Reveel: a large-scale population genotyper using low-coverage sequencing data

Please contact Lin Huang <linhuang@cs.stanford.edu> for questions or comments

What is Reveel?

Reveel is an ultrafast tool for single nucleotide variant calling and genotyping of large cohorts that have been sequenced at low coverage. The studied cohort size can be tens to tens of thousands or even larger. Reveel leverages the underlying complex LD structure by employing a simplified model that scales linearly with the number of individuals in a cohort for a given number of imputed SNPs, while producing highly accurate genotype calls for both high- and low-frequency SNPs.

Highlighted features

  • Ultrafast

  • High genotyping accuracy

Publication

The citation for Reveel is

Lin Huang, Bo Wang, Ruitang Chen, Sivan Bercovici, and Serafim Batzoglou, "Reveel: large-scale population genotyping using low-coverage sequencing data", Bioinformatics, vol. 32, no. 11, pp. 1686-1696, Jun. 2016.

Latest release

  • October 13, 2016: The second release of Reveel is now available here.

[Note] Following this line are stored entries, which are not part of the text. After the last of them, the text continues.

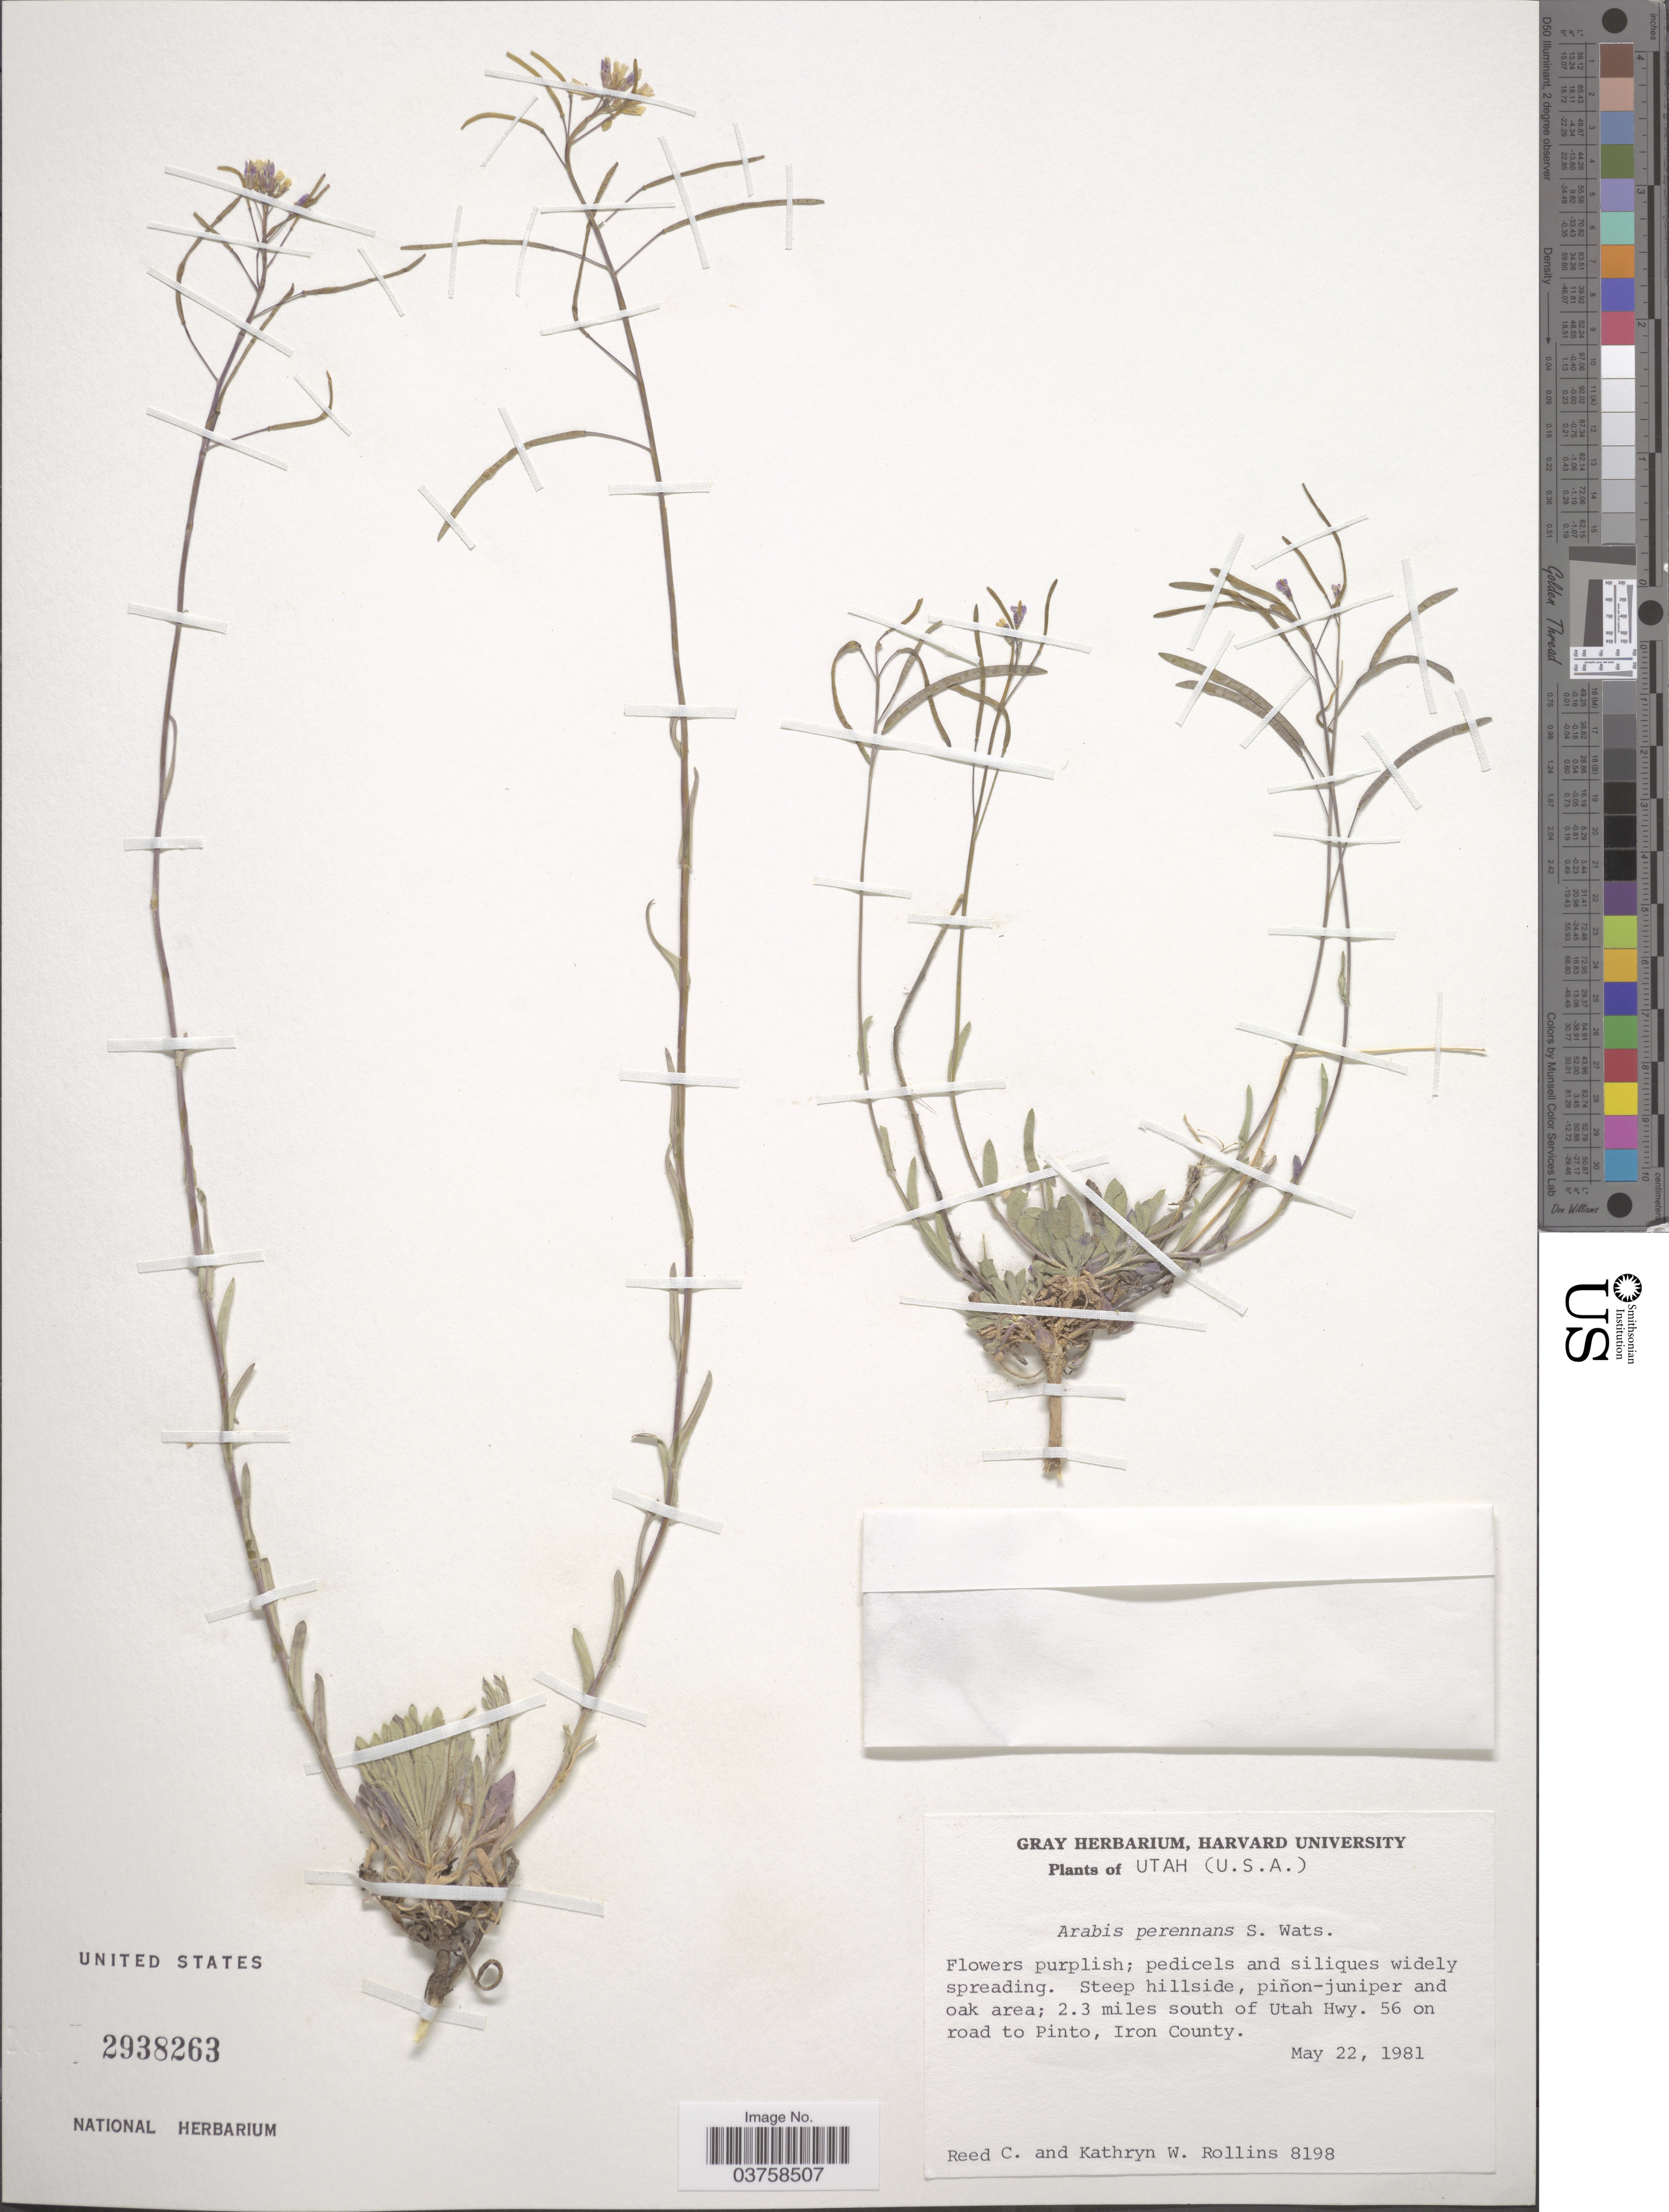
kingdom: Plantae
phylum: Tracheophyta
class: Magnoliopsida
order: Brassicales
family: Brassicaceae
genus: Arabis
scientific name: Arabis perennans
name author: S. Watson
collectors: R. C. Rollins & K. W. Rollins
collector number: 8198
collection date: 1981-05-22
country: United States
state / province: Utah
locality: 2.3 miles south of Utah Hwy. 56 on road to Pinto, Iron County.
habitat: pinon-juniper and oak area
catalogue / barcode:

The user manual is available here.

Previous release

Which release shall I use?

Short answer:

The latest release is recommended for all the scenarios, because it is more user-friendly, scalable, and stable.

Long answer:

The second release accepts four commonly used formats as inputs: compressed BCF, uncompressed BCF, compressed VCF, and uncompressed VCF. Your input files can be in any of these formats. If you have BAM files of the query genomes, we recommend you calculate genotype likelihoods using SAMtools. The initial version of Reveel takes BAM files as inputs.

The second release produces the genotypes of the query genomes in BCF format. The REF field of the output BCF is consistent with that field of the qry.vcf file. The sites that are invariant across the query cohort are reported in the output BCF file. These features are not supported in the initial release.

The second release allows users to partition the chromosomes in two ways: by the number of markers and by position. This feature enables the parallel usage of Reveel.

The second release has been tested on large datasets with up to 3,910 whole genomes.

The second release can be used to build a pipeline that can infer the genotypes of very small datasets.